Stationery & Invitations
Wedding Invitation Wording for Every Situation
Invitation wording trips up more couples than almost any other piece of stationery, and it is easy to see why. There are old conventions, modern relaxations, and the genuine complication of families that do not fit the traditional template. The reassuring truth is that there is no single correct version any more. There is only what is clear, warm and true to your situation. Here is the logic, and a template for every common case.
What an invitation actually has to say
Strip away the elegance and an invitation answers five questions: who is inviting you, who is getting married, when, where, and what to do next. Everything else is style. If those five things are clear, the wording is doing its job. Hold that in mind and the rest is just tone.
The classic, formal version
The traditional wording is hosted by the bride's parents. It still reads beautifully for a formal day:
Mr and Mrs John Smith request the pleasure of your company at the marriage of their daughter Emily Rose to Mr Thomas Clarke on Saturday the 14th of June 2025 at twelve o'clock at St Mary's Church, Bath
Formal style spells out dates and times in words, uses full names and titles, and keeps the tone measured.
Hosted by the couple
Increasingly, couples host their own weddings, and the wording relaxes to match:
Emily Smith and Thomas Clarke invite you to celebrate their wedding Saturday 14 June 2025 · 12 noon Bath Abbey
Simpler, warmer, and entirely correct. When you are hosting, you can drop the formality without dropping the elegance.
Both families hosting
When both sets of parents contribute — common, and lovely to acknowledge — name them together:
Together with their families, Emily Smith and Thomas Clarke request the pleasure of your company at their marriage...
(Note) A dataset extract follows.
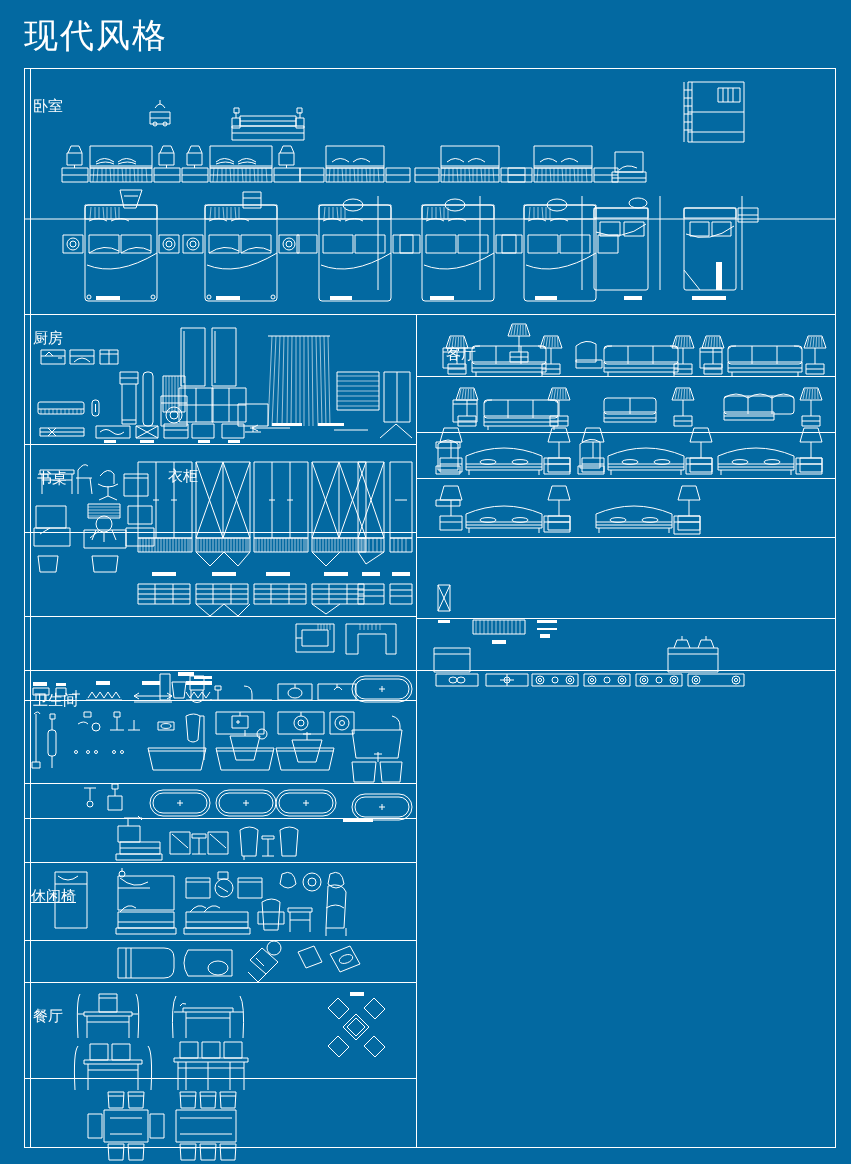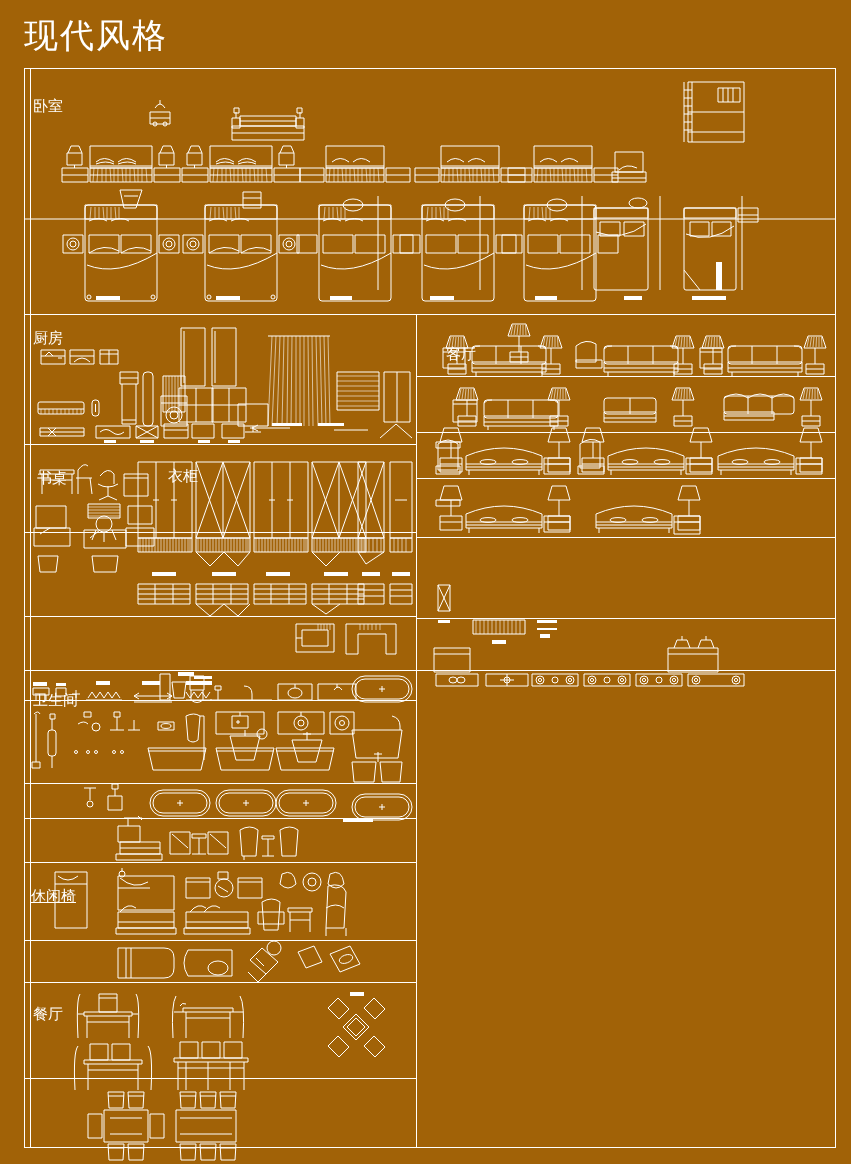"现代风格" .canvas { background: #a16207 -> #0369a1 }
"Together with their families" is the modern workhorse phrase. It honours everyone without the puzzle of whose name goes first.
Blended families and complex situations
This is where couples most often freeze, and where flexibility matters most. If you have divorced parents, step-parents, or a parent who has passed, the guiding rule is kindness and clarity over convention. List the people who are genuinely hosting, in a way that feels right to you. "Together with their families" gracefully sidesteps the whole question if naming everyone gets complicated. There is no etiquette worth a family argument.
The details and the next step
However you word the headline, the invitation also has to tell guests what to do. Traditionally this meant a reply card and a stamped envelope. Increasingly it means a line directing guests to your wedding website:
Reply by 1 May at emilyandthomas.co.uk
Pointing guests online for RSVPs, travel, accommodation and the finer details keeps the invitation itself clean and uncluttered. They reply in a tap, choose their meal, and flag any dietary needs, while you watch the responses arrive in one place. A wedding website like Build The Day does this quietly, so your beautiful invitation only has to carry the headline, not the logistics.
A few small rules worth keeping
Whatever your situation, a handful of conventions still earn their place. Invite by household, and make clear exactly who is invited — name them, so there is no doubt about plus-ones or children. Give a reply-by date that is four to six weeks before the day, not two. And read the whole thing aloud before you print it, because a typo set in letterpress is a typo forever.
The right wording is the wording that is clear about the five essentials, warm in its tone, and honest about who is hosting. Match it to your situation rather than a rulebook from another century, and your invitation will do exactly what it is meant to: tell the people you love where to be, and make them glad to come.